Selected excerpt: Begin

# Leave the large bag of cannabis at home



## Kozlow (Oct 25, 2002)

BREVARD COUNTY

If it wasn't for Officer Alex Terrero's "Officer Safety Awareness," a successful arrest could have gone bad. On the night of January 15, Officer Terrero located a man fishing in a restricted area on Crane Creek. The man was verbally warned about the violation and was asked to produce a saltwater fishing license or ID to show proof of residency. The man had neither and gave Officer Terrero false information regarding his identification. Officer Terrero walked back to the man's truck in order to obtain identification and located a large bag of cannabis in plain view sitting on the center console of the truck. The man was acting very suspicious and was showing signs of violent tendencies. He repeatedly attempted to get to the passenger seat of the truck in order to locate his wallet. Each time Officer Terrero directed him away from the truck, the man continued to disobey orders by walking towards the passenger seat of the truck. Melbourne PD officers arrived and the officers placed the man under arrest by using three sets of handcuffs due to his large size. A search of the passenger seat revealed box cutters, a large butcher knife, and an ice pick, but no wallet. The man was interviewed and would not deny accusations that he intended to harm Officer Terrero with these weapons. He was booked into Brevard County jail for felony possession of cannabis (188 grams), possession of drug paraphernalia, and possession of cannabis with intent to sell.


----------



## wizardude (May 19, 2002)

*Could have been worse...*

Seems the only thing he didn't screw up was not parking in a No Parking Zone  




> a large bag of cannabis in plain view sitting on the center console of the truck





> felony possession of cannabis (188 grams)


 :jawdrop:


What was this guy thinking? Oh, that's right, he wasn't...
Did they find a bag of cheesburgers and fries with him as well


----------



## jay b (Dec 1, 2002)

Talk about the big one that got away!!


----------



## Topsailbum (Apr 10, 2003)

WHAT A MORON!!!!! gonna bring a knife to a gun fight..........


----------



## jdollfin (Dec 28, 2003)

Selected excerpt: End
Entries provided: Begin

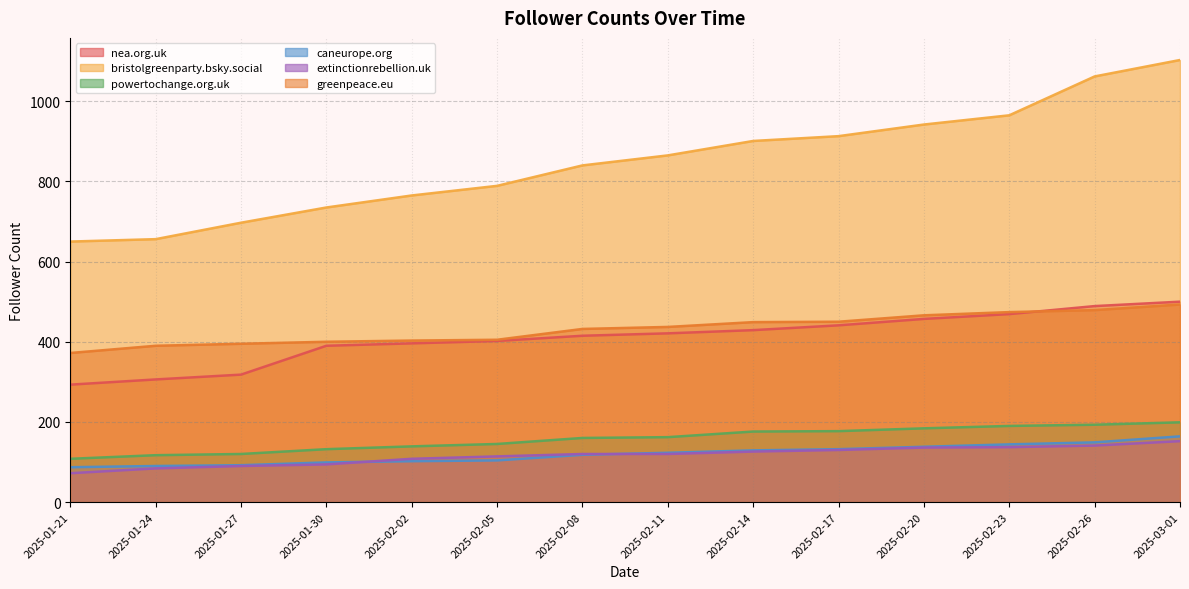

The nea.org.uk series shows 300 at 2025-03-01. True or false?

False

Entries provided: End
Entries provided: Begin

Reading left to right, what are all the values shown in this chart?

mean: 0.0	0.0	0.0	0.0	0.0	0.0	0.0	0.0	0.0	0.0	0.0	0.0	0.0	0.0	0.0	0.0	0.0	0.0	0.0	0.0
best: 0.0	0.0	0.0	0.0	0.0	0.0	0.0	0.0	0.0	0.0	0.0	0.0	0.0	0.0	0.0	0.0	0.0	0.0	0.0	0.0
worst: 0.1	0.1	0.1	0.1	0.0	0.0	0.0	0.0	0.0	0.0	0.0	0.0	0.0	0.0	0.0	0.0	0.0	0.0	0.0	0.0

Entries provided: End

From the forum thread about the cannabis arrest on Crane Creek, list every charge the man was booked into jail for.

Result of this task »
- Felony possession of cannabis (188 grams)
- Possession of drug paraphernalia
- Possession of cannabis with intent to sell